LONDON (dpa-AFX) - Construction, services and property group Kier Group Plc (KIE.L) reported Thursday that its fiscal 2019 loss before tax was 245 million pounds, compared to last year's profit of 106 million pounds.
Loss per share was 158.5 pence, compared to earnings per share of 89.3 pence a year ago.
The latest results included charges of 341 million pounds, principally relating to preparing businesses for sale, restructuring and significant loss-making contracts.
Adjusted profit before tax was 98 million pounds, compared to 164 million pounds a year ago. Adjusted earnings per share were 58.2 pence, compared to 136.8 pence a year ago.
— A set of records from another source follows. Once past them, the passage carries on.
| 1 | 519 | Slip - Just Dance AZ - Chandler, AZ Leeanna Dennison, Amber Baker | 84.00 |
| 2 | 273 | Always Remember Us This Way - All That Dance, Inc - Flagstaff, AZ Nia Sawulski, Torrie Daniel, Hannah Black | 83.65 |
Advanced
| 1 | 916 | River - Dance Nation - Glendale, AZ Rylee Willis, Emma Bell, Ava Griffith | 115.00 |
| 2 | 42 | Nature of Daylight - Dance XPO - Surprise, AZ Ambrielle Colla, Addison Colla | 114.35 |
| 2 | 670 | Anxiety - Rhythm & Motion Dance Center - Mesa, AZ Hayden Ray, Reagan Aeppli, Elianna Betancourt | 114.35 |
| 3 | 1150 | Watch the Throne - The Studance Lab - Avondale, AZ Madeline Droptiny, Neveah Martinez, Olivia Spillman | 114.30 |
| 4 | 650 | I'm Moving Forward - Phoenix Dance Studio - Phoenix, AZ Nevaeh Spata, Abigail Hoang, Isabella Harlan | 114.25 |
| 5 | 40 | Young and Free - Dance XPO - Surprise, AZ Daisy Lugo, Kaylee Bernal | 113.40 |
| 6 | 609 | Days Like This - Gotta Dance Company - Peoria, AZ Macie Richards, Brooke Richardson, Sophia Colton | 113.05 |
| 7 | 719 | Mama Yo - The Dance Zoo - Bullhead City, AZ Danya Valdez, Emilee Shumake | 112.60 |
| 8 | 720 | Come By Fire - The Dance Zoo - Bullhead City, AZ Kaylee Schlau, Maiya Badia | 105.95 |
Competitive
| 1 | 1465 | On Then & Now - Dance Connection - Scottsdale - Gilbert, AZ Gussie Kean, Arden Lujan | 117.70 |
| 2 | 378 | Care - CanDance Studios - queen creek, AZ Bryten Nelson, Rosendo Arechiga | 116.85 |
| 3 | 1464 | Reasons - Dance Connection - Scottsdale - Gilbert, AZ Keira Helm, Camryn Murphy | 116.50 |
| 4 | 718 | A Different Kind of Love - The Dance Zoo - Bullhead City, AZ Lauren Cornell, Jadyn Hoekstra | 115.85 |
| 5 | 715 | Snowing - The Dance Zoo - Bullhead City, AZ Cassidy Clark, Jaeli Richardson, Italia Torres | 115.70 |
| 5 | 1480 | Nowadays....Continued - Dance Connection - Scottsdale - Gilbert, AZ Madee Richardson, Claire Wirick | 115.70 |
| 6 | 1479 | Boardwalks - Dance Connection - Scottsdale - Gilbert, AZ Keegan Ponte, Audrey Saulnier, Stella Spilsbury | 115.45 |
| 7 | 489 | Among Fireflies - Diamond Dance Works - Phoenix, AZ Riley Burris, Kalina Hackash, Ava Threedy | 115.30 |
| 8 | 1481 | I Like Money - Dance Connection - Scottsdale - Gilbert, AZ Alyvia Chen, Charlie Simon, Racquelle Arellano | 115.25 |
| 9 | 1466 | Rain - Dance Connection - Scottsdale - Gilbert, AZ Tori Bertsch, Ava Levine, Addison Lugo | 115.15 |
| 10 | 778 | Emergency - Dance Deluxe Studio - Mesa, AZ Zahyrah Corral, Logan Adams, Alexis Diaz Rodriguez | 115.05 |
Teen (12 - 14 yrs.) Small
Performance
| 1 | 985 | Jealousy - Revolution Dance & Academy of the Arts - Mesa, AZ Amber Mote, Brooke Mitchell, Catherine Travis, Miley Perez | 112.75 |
Group revenue declined to 4.12 billion pounds from 4.24 billion pounds in the previous year. Adjusted revenue was 4.49 billion pounds, down from 4.51 billion pounds last year.
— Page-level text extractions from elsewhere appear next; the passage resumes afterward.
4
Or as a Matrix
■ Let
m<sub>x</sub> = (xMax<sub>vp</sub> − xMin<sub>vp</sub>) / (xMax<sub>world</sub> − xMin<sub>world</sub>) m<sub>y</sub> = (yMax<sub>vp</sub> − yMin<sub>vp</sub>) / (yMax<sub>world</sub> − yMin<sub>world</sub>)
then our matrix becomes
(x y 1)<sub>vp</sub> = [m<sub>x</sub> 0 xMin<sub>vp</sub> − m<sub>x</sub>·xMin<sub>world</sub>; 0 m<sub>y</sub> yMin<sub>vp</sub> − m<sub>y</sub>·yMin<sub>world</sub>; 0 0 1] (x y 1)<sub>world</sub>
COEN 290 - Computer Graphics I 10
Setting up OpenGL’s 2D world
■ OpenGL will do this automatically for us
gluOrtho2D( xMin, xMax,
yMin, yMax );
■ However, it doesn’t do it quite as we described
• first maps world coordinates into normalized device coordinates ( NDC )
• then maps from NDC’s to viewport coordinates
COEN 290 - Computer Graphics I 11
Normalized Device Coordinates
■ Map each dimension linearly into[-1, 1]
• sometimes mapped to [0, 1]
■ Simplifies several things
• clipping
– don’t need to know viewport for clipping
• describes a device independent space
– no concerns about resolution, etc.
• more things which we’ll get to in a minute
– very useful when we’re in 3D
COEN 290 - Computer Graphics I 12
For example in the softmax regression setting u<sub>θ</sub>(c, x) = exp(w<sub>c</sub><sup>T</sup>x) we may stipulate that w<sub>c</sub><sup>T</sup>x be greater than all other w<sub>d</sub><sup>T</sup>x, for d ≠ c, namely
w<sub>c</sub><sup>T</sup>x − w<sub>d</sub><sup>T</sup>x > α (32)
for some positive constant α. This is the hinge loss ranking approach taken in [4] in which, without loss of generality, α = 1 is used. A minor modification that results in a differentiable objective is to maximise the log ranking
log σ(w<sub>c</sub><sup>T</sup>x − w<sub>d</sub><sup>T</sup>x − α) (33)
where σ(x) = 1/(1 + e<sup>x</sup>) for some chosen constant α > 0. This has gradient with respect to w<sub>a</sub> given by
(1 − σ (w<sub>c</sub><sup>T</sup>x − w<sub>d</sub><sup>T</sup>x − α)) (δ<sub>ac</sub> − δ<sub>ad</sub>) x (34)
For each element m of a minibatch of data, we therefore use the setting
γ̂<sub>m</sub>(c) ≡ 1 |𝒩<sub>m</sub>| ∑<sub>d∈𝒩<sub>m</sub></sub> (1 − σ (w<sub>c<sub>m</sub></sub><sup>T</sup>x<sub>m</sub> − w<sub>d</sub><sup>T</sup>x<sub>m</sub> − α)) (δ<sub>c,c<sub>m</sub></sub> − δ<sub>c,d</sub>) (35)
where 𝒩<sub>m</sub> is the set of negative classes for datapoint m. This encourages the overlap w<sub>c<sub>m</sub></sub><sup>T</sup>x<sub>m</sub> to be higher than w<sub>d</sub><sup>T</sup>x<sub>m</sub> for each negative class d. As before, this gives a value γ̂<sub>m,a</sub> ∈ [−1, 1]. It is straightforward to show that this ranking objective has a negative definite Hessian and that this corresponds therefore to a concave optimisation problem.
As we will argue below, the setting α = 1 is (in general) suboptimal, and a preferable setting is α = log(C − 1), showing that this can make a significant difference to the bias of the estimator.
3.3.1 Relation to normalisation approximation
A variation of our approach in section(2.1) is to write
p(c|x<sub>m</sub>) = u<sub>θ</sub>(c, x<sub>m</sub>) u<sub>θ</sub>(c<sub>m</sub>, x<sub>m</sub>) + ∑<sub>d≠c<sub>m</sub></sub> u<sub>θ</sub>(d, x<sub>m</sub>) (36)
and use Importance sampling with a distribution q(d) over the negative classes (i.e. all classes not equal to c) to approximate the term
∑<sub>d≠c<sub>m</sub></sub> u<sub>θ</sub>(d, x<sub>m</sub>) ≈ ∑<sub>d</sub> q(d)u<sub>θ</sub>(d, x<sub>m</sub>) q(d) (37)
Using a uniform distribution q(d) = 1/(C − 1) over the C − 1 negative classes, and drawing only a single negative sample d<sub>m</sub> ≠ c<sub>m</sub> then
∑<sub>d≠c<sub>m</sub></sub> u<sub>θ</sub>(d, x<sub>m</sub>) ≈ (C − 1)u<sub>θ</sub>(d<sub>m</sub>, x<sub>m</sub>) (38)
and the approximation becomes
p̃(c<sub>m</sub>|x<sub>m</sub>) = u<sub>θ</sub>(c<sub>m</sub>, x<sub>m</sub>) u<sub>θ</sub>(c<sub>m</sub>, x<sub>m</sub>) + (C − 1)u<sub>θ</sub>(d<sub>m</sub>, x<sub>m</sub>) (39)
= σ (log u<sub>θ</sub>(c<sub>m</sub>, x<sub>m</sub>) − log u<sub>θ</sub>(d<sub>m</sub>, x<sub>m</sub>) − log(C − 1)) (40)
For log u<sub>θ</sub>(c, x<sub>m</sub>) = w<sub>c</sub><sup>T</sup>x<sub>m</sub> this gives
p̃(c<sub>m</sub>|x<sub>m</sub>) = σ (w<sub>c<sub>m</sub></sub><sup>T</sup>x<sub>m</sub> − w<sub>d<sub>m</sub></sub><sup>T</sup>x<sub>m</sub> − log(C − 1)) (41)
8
The company's order book as of June 30 was 9.4 billion pounds, down from 9.8 billion pounds a year ago.
As announced on June 17, the company has suspended dividend for fiscal 2019 and 2020.
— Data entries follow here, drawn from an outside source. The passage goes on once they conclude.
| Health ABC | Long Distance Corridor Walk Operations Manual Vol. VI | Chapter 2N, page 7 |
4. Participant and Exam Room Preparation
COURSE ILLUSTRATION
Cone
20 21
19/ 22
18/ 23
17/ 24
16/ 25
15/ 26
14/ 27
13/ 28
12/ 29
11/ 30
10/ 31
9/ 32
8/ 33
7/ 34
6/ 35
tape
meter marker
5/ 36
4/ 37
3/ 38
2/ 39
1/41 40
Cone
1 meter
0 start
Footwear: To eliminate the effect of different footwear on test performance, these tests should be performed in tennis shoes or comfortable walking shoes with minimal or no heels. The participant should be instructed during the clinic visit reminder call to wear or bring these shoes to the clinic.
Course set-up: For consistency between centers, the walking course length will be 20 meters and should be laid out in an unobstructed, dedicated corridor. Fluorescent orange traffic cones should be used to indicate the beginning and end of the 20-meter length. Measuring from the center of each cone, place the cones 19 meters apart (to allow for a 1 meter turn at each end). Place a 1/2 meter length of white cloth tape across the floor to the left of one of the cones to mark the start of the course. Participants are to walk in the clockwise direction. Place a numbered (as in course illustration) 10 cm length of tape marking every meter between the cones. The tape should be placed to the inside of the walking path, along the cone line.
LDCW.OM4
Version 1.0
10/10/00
Looking ahead, Andrew Davies, Chief Executive, said, 'Kier experienced a difficult year, resulting in a disappointing financial performance. However, we are building firm foundations for the future: we have a new management team in place, we have defined our strategic priorities and we are taking decisive actions to deliver them.... The re-shaping of the Group is designed to reduce its overall indebtedness during FY2020 and to restore Kier to robust financial health.'
Separately, Kier Group announced that its Chairman Philip Cox has informed the board of directors that he will retire as Chairman and step down from the Board once a successor has been appointed. The search process for Cox's successor has commenced.